Requirement >> Reproduce the lines of the listing exactly, beginning at the top, until the line with "the State Literature" has been reproduced too.

Given data >>
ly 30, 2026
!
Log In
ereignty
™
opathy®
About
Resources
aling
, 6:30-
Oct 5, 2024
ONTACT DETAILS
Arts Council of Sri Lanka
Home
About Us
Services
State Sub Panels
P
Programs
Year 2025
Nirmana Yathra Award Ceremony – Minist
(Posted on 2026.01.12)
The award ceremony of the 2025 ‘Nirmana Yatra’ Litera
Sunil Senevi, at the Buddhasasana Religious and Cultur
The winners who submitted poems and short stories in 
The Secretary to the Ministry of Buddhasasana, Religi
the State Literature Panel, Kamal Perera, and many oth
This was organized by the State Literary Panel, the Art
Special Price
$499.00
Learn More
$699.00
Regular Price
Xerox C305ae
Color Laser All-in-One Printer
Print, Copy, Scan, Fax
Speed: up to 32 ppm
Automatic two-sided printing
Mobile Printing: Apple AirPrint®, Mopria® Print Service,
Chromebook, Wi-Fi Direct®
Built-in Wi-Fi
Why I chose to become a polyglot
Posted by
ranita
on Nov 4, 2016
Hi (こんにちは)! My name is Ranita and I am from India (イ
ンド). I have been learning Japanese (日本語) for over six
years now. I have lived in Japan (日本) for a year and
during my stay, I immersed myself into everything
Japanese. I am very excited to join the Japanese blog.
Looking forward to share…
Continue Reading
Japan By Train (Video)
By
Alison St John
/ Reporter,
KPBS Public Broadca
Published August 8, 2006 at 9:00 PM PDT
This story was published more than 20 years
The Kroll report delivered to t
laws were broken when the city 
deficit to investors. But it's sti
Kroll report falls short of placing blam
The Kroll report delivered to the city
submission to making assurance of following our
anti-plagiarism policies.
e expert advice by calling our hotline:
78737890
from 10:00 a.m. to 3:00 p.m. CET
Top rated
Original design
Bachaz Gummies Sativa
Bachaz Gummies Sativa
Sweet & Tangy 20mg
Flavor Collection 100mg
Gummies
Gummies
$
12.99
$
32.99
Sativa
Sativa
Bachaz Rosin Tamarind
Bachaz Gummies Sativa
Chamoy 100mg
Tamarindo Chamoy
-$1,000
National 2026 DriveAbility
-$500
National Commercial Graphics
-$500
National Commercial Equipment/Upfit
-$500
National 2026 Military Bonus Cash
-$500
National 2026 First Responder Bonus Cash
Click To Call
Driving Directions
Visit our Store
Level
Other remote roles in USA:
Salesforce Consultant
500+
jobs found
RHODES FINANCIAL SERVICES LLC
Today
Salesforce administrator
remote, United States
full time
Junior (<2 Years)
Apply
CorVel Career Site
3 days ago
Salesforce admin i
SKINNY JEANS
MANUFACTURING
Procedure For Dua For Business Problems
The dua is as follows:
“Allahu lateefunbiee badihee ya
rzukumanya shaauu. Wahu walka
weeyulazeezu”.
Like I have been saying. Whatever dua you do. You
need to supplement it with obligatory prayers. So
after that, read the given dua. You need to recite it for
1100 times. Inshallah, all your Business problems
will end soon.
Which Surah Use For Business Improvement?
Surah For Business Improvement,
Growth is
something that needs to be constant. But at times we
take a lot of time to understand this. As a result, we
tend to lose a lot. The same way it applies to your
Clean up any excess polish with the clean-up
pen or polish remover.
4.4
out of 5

Output of the task >>
ly 30, 2026
!
Log In
ereignty
™
opathy®
About
Resources
aling
, 6:30-
Oct 5, 2024
ONTACT DETAILS
Arts Council of Sri Lanka
Home
About Us
Services
State Sub Panels
P
Programs
Year 2025
Nirmana Yathra Award Ceremony – Minist
(Posted on 2026.01.12)
The award ceremony of the 2025 ‘Nirmana Yatra’ Litera
Sunil Senevi, at the Buddhasasana Religious and Cultur
The winners who submitted poems and short stories in 
The Secretary to the Ministry of Buddhasasana, Religi
the State Literature Panel, Kamal Perera, and many oth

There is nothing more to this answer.